→ **Assigned task**
Starting with the line that holds "Inside ESSENCIAL" and stopping after the line that holds "Параметры файлов cookie", repeat the lines below word for word, without the pictures.

============

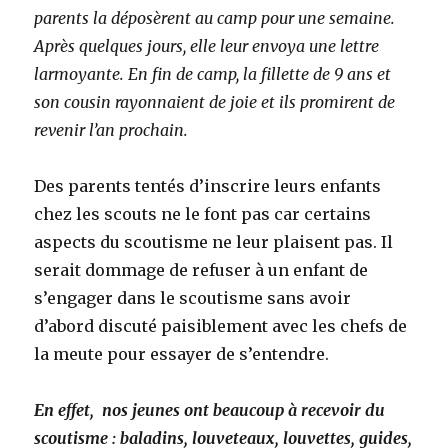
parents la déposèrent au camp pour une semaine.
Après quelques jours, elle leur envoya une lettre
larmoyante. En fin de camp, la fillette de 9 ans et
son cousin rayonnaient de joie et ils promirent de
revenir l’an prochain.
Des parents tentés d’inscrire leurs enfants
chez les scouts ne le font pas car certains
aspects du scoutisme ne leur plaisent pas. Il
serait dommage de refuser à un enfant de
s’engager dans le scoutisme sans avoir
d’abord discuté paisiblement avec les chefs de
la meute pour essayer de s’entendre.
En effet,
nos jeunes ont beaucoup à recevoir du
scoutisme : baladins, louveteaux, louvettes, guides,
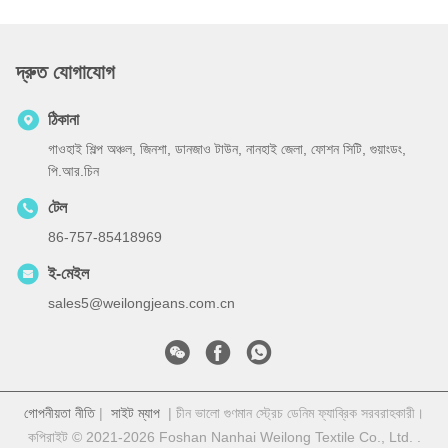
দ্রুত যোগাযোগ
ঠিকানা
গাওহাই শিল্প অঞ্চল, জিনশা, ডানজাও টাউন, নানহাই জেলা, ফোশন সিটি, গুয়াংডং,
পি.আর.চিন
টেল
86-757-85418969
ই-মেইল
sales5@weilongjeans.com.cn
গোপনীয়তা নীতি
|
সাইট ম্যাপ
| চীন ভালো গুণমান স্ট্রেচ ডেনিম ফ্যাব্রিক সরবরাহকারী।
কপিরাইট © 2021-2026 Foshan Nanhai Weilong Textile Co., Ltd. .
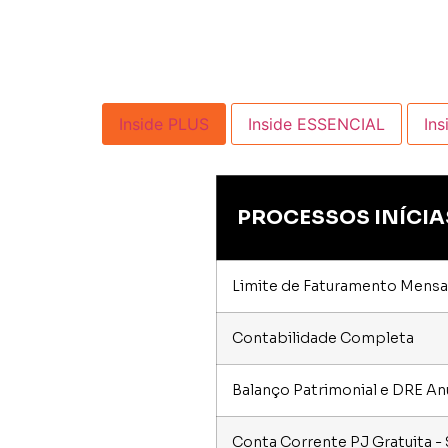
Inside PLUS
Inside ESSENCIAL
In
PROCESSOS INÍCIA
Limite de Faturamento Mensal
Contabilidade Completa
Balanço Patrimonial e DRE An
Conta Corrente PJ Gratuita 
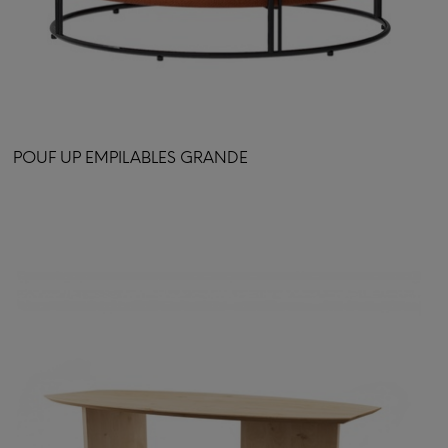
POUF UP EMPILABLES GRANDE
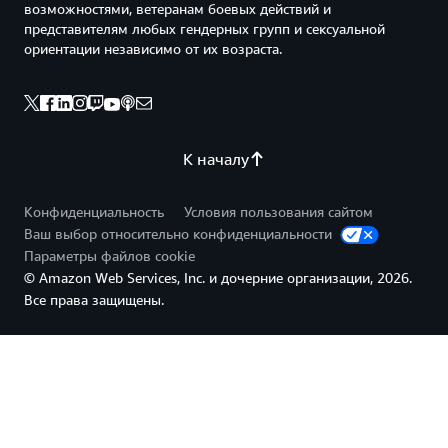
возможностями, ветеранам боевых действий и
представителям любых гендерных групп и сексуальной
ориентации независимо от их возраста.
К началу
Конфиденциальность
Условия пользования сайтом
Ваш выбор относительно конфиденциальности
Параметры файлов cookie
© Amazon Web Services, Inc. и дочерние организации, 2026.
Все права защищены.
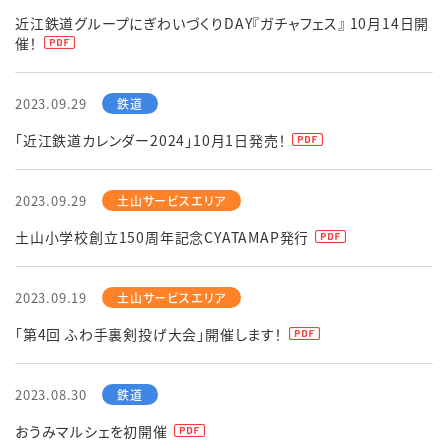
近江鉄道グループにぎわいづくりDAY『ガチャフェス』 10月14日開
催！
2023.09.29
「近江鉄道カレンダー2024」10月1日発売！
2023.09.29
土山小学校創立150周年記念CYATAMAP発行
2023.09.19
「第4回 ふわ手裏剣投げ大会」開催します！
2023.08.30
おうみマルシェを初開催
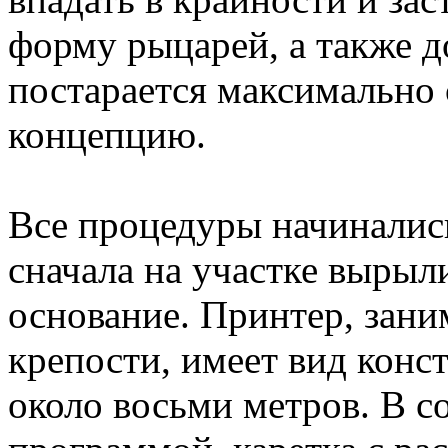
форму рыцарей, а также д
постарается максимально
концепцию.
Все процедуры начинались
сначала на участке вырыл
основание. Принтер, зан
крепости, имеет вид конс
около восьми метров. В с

============

→ **Answer for the task**
Inside ESSENCIAL
In
PROCESSOS INÍCIA
Limite de Faturamento Mensal
Contabilidade Completa
Balanço Patrimonial e DRE An
Conta Corrente PJ Gratuita 
POUF UP EMPILABLES GRANDE
возможностями, ветеранам боевых действий и
представителям любых гендерных групп и сексуальной
ориентации независимо от их возраста.
К началу
Конфиденциальность
Условия пользования сайтом
Ваш выбор относительно конфиденциальности
Параметры файлов cookie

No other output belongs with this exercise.